[Saved data entries]

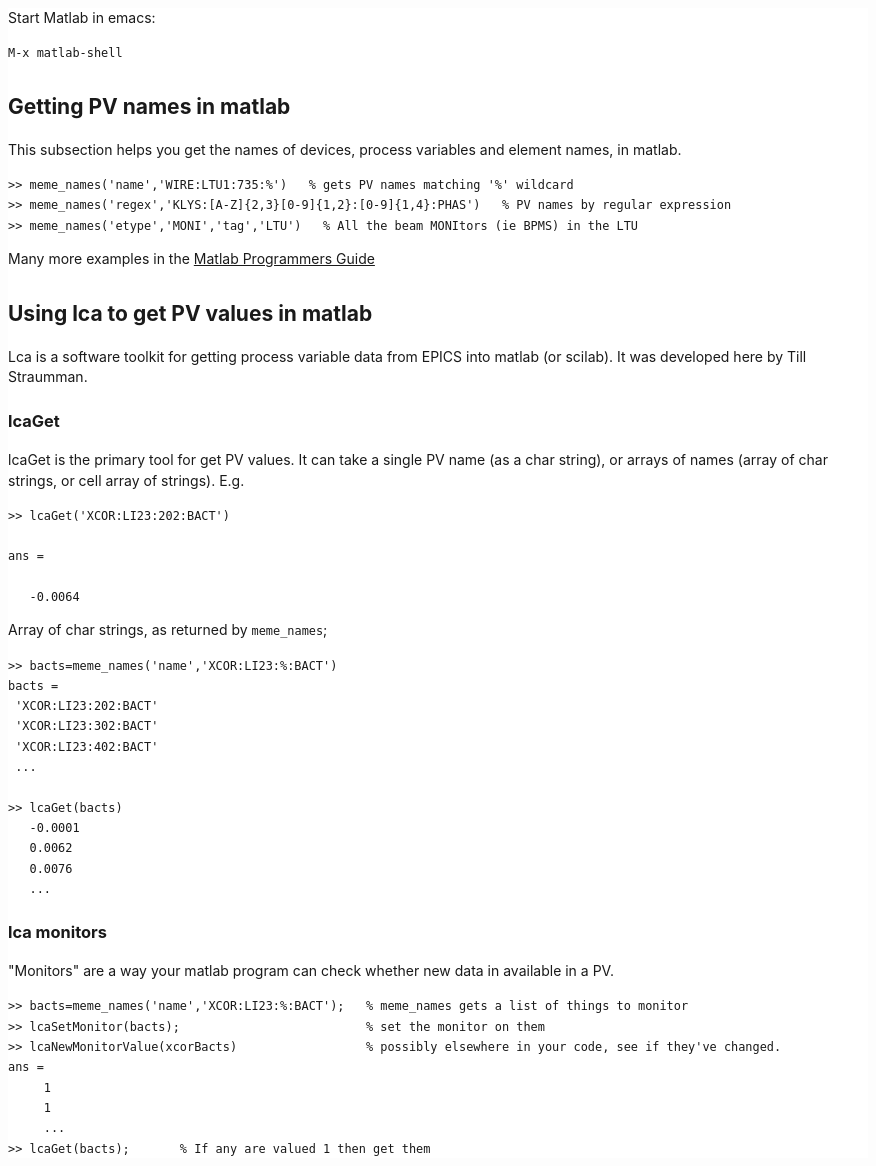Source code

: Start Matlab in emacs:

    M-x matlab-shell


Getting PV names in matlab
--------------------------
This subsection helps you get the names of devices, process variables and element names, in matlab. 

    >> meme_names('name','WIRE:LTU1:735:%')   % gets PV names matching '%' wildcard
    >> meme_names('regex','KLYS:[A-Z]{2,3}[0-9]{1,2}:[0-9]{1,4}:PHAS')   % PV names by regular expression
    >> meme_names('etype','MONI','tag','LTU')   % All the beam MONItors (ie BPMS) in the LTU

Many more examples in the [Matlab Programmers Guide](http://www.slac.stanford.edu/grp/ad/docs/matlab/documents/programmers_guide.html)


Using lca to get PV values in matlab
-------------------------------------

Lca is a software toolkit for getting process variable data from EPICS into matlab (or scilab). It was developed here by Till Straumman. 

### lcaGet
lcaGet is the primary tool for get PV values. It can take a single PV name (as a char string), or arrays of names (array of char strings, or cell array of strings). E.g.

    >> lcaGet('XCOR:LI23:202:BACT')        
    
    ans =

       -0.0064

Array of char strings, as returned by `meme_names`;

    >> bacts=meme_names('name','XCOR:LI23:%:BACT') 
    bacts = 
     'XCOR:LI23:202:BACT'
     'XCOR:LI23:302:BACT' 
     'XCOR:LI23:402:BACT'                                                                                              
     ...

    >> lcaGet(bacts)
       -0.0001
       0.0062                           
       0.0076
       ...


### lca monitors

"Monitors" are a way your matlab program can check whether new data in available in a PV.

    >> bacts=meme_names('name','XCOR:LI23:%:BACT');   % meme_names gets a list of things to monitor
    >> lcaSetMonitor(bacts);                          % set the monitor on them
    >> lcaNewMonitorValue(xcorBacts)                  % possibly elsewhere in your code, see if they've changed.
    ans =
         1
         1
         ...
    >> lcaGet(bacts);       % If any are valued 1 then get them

* * *

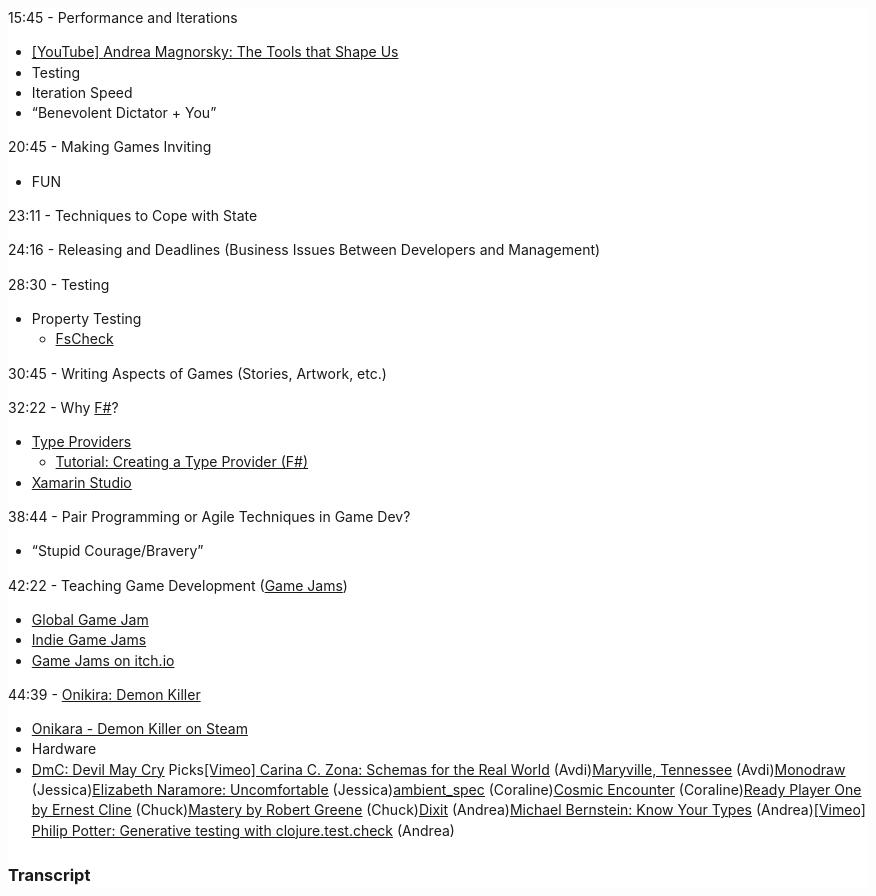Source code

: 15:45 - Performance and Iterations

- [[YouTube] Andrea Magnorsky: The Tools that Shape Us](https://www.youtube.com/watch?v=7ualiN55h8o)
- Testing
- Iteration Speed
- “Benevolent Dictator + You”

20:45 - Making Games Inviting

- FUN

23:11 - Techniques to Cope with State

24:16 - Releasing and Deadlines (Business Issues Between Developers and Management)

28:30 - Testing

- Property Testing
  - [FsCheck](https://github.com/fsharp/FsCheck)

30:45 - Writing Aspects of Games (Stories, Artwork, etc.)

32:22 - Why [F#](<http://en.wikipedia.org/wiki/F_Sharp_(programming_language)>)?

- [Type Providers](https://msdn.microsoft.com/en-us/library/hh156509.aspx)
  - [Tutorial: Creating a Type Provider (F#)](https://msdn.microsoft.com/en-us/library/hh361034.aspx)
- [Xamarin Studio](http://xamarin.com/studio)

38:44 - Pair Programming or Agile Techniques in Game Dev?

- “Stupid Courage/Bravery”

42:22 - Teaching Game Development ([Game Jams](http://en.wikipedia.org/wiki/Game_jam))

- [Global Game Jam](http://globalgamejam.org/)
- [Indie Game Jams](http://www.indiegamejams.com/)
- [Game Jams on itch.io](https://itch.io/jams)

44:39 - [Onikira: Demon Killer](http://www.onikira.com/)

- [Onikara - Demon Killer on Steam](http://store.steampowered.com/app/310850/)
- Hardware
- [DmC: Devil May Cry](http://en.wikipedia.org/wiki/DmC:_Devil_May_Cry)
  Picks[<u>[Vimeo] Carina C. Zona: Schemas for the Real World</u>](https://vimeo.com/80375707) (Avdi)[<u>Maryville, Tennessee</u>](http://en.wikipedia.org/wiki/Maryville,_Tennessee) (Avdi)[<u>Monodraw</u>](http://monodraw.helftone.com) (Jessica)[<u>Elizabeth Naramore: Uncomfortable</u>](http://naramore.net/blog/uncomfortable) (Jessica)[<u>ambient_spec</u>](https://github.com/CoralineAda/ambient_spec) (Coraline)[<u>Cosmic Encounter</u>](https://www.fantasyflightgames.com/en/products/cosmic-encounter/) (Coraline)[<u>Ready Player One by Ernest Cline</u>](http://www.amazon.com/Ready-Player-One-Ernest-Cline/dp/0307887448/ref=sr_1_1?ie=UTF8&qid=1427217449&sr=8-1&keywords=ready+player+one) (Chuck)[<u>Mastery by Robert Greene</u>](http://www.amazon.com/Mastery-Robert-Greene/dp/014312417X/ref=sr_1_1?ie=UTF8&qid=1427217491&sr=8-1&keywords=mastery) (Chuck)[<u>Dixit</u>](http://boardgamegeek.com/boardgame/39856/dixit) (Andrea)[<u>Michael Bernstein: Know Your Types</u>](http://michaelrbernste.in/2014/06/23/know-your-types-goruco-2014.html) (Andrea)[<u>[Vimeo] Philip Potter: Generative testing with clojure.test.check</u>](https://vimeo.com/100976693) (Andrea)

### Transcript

> **About this task**
Please find every line in the records that contains the word "Jams", and copy it out.

> **Result of the exercise**
42:22 - Teaching Game Development ([Game Jams](http://en.wikipedia.org/wiki/Game_jam))
- [Indie Game Jams](http://www.indiegamejams.com/)
- [Game Jams on itch.io](https://itch.io/jams)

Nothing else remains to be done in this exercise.